------ PAGE EXCERPT ------
A visualisation of a Monte Carlo approximation of a circle.

In this case, we can take a number of random points in space and compare how many fall inside and outside of the circle. You can see a simple visualisation of this above. Imagine we were throwing darts at a dartboard while blindfolded. The more darts we throw, the more we are filling in the circle, and the ratio of darts inside vs outside the dartboard tells us the overall area we covered.

It’s a little counterintuitive to imagine how a random process leads towards a deterministic solution. In fact, it’s not really deterministic, and the actual result changes with every run; but the approximation does work very well, and the more samples you take, the closer you get to the real solution. Let’s test this out in practice.

Approximating the Area of a Circle in Python 3.8

The code to implement the Monte Carlo approximation of the area of a circle is quite straightforward, as you can see below.

import random

def get_random_coord(radius):
    return random.uniform(-radius, radius)

def calculate_area_monte_carlo(radius):

    total_in_circle = 0

    for i in range(0, 10000000):
        (x, y) = get_random_coord(radius), get_random_coord(radius)
        in_circle = x ** 2 + y ** 2 <= radius ** 2
        
        if in_circle:
            total_in_circle += 1

        if i in [9999, 99999, 150000, 999999, 1500000, 9999999]:
            approximate_area = (2 * radius) ** 2 * total_in_circle / i
            print(f"Area ({i} samples): {approximate_area}")

Essentially, all I’m doing is:

  • Defining a helper function get_random_coord() to generate a random coordinate, just so that I don’t have to repeat the same code twice.
  • Generating an (x, y) coordinate pair within the square containing the circle.
  • Determining whether this (x, y) falls within the circle, using the aforementioned formula (x2 + y2) <= r2, in which case I increment total_in_circle.
  • At specific (arbitrary) intervals (numbers of samples), I calculate the approximate area of the circle and print it out to show how the calculated area gets more accurate, the more samples you take.

The approximate area is calculated as a ratio of samples in circle (total_in_circle) vs total samples both inside and outside of the circle (i). However, we have to adjust that by the area of a square, which is 2r2, as explained in this Stack Overflow answer.

In reality, we do know a formula to accurately calculate the area of a circle (πr2), so let’s toss that in as well in order to compare how accurate the results are:

import random
import math

def get_random_coord(radius):
    return random.uniform(-radius, radius)

def calculate_area_monte_carlo(radius):

    total_in_circle = 0

    for i in range(0, 10000000):
        (x, y) = get_random_coord(radius), get_random_coord(radius)
        in_circle = x ** 2 + y ** 2 <= radius ** 2
        
        if in_circle:
            total_in_circle += 1

        if i in [9999, 99999, 150000, 999999, 1500000, 9999999]:
            approximate_area = (2 * radius) ** 2 * total_in_circle / i
            print(f"Area ({i} samples): {approximate_area}")
------ RECORD EXTRACTS ------
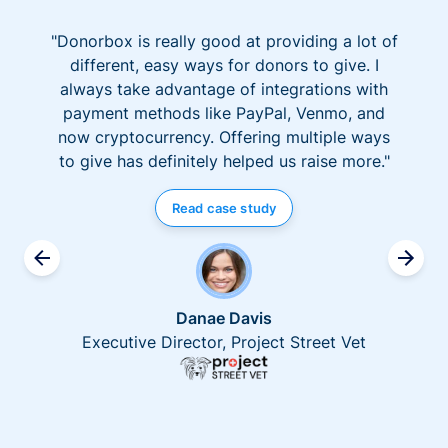
"Donorbox is really good at providing a lot of
different, easy ways for donors to give. I
always take advantage of integrations with
payment methods like PayPal, Venmo, and
now cryptocurrency. Offering multiple ways
to give has definitely helped us raise more."
Read case study
Danae Davis
Executive Director, Project Street Vet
------
* WORK REQUIRED: In the Monte Carlo excerpt, return word for word the part from "In this case, we" to "area we covered.".

* EXERCISE OUTPUT:
In this case, we can take a number of random points in space and compare how many fall inside and outside of the circle. You can see a simple visualisation of this above. Imagine we were throwing darts at a dartboard while blindfolded. The more darts we throw, the more we are filling in the circle, and the ratio of darts inside vs outside the dartboard tells us the overall area we covered.